The chairman of the All-Party Parliamentary Group for Fruit & Vegetable Farmers has vowed to fight for a large increase in the provision of seasonal labour.
Helen Whately, the MP for Faversham and Mid Kent, told an audience of growers at this week’s British Apples & Pears event in Westminster that the issue of securing a larger labour force is high up the agenda.
“I bump into farmers and growers all the time and the first thing they talk about is the [labour] situation,” she said. “We are working really hard to make sure growers get the workers that they need. I’m also aware with the small scale of the pilot SAWS scheme. I know it’s a drop in the ocean in terms of the number of workers we need, but it is at least getting going on the concept and testing it.

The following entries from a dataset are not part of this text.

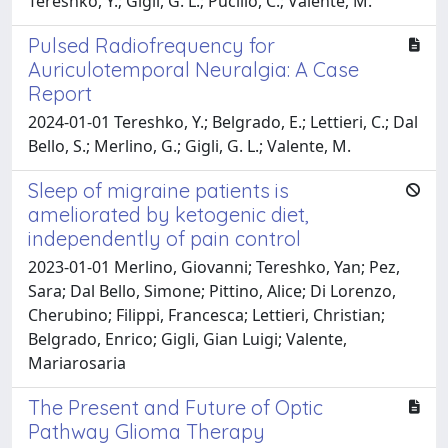
Tereshko, Y.; Gigli, G. L.; Pucillo, C.; Valente, M.
Pulsed Radiofrequency for
Auriculotemporal Neuralgia: A Case
Report
2024-01-01 Tereshko, Y.; Belgrado, E.; Lettieri, C.; Dal
Bello, S.; Merlino, G.; Gigli, G. L.; Valente, M.
Sleep of migraine patients is
ameliorated by ketogenic diet,
independently of pain control
2023-01-01 Merlino, Giovanni; Tereshko, Yan; Pez,
Sara; Dal Bello, Simone; Pittino, Alice; Di Lorenzo,
Cherubino; Filippi, Francesca; Lettieri, Christian;
Belgrado, Enrico; Gigli, Gian Luigi; Valente,
Mariarosaria
The Present and Future of Optic
Pathway Glioma Therapy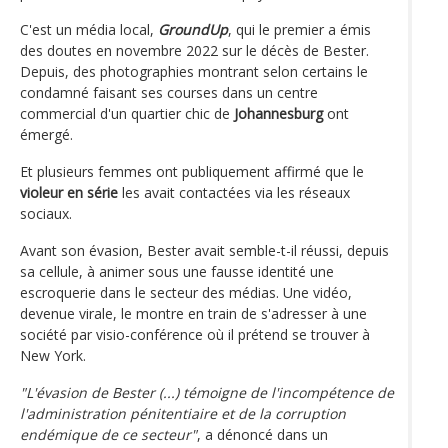
C'est un média local,
GroundUp
, qui le premier a émis
des doutes en novembre 2022 sur le décès de Bester.
Depuis, des photographies montrant selon certains le
condamné faisant ses courses dans un centre
commercial d'un quartier chic de
Johannesburg
ont
émergé.
Et plusieurs femmes ont publiquement affirmé que le
violeur en série
les avait contactées via les réseaux
sociaux.
Avant son évasion, Bester avait semble-t-il réussi, depuis
sa cellule, à animer sous une fausse identité une
escroquerie dans le secteur des médias. Une vidéo,
devenue virale, le montre en train de s'adresser à une
société par visio-conférence où il prétend se trouver à
New York.
"L'évasion de Bester (...) témoigne de l'incompétence de
l'administration pénitentiaire et de la corruption
endémique de ce secteur"
, a dénoncé dans un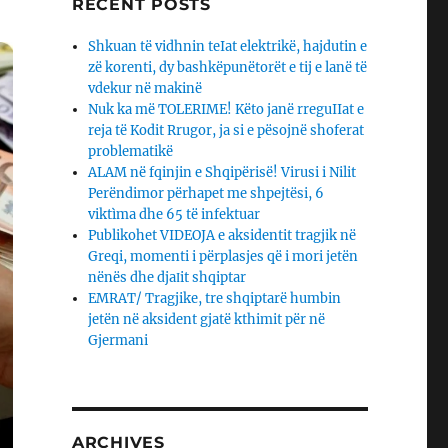
RECENT POSTS
Shkuan të vidhnin teIat elektrikë, hajdutin e
zë korenti, dy bashkëpunëtorët e tij e lanë të
vdekur në makinë
Nuk ka më TOLERIME! Këto janë rreguIIat e
reja të Kodit Rrugor, ja si e pësojnë shoferat
problematikë
ALAM në fqinjin e Shqipërisë! Virusi i Nilit
Perëndimor përhapet me shpejtësi, 6
viktìma dhe 65 të infektuar
Publikohet VIDEOJA e aksidentit tragjik në
Greqi, momenti i përplasjes që i mori jetën
nënës dhe djaΙit shqiptar
EMRAT/ Tragjike, tre shqiptarë humbin
jetën në aksident gjatë kthimit për në
Gjermani
ARCHIVES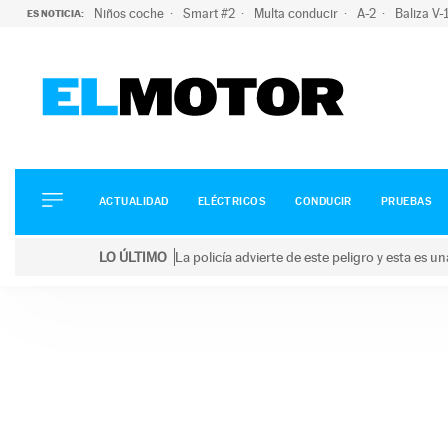
Niños coche
Smart #2
Multa conducir
A-2
Baliza V
ES NOTICIA:
ACTUALIDAD
ELÉCTRICOS
CONDUCIR
ACTUALIDAD
ELÉCTRICOS
CONDUCIR
PRUEBAS
PRUEBAS
Saltar
VIRALES
LO ÚLTIMO
La policía advierte de este peligro y esta es 
al
PODCAST
LO ÚLTIMO
La policía advierte de este peligro y esta es una bu
contenido
MOTOS
TECNOLOGÍA
SUPERCOCHES
MOTORTV
PREMIOS
SERVICIOS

I’m arguing for that to ramp up rapidly to be a proper, at-scale scheme.”
Whately revealed that she will be joining British Apples & Pears executive chair Ali Capper this week in a meeting with immigration minister Seema Kennedy, where they will be looking to put the industry’s case, discuss lessons learnt from the pilot scheme and call for it to be ramped up.
“I do not want this fantastic industry to be held back by a lack of labour,” she insisted. “We cannot let that happen.”
Elsewhere in her speech Whately, who voted Remain in the referendum but who has tended to vote against closer alignment with the EU in parliamentary business, acknowledged the challenges of Brexit but urged the industry to grasp the positives.
“It is a chance to make sure that agricultural policy reflects the needs of British growers,” she pointed out. “I do think it’s a real opportunity to have a reset and make sure that fruit is considered higher up the rankings versus other kinds of food production. And a chance to support producer organisations, which have done such great work in making sure the people are eating British apples and pears. We all want to see more British fruit in stores across the country.”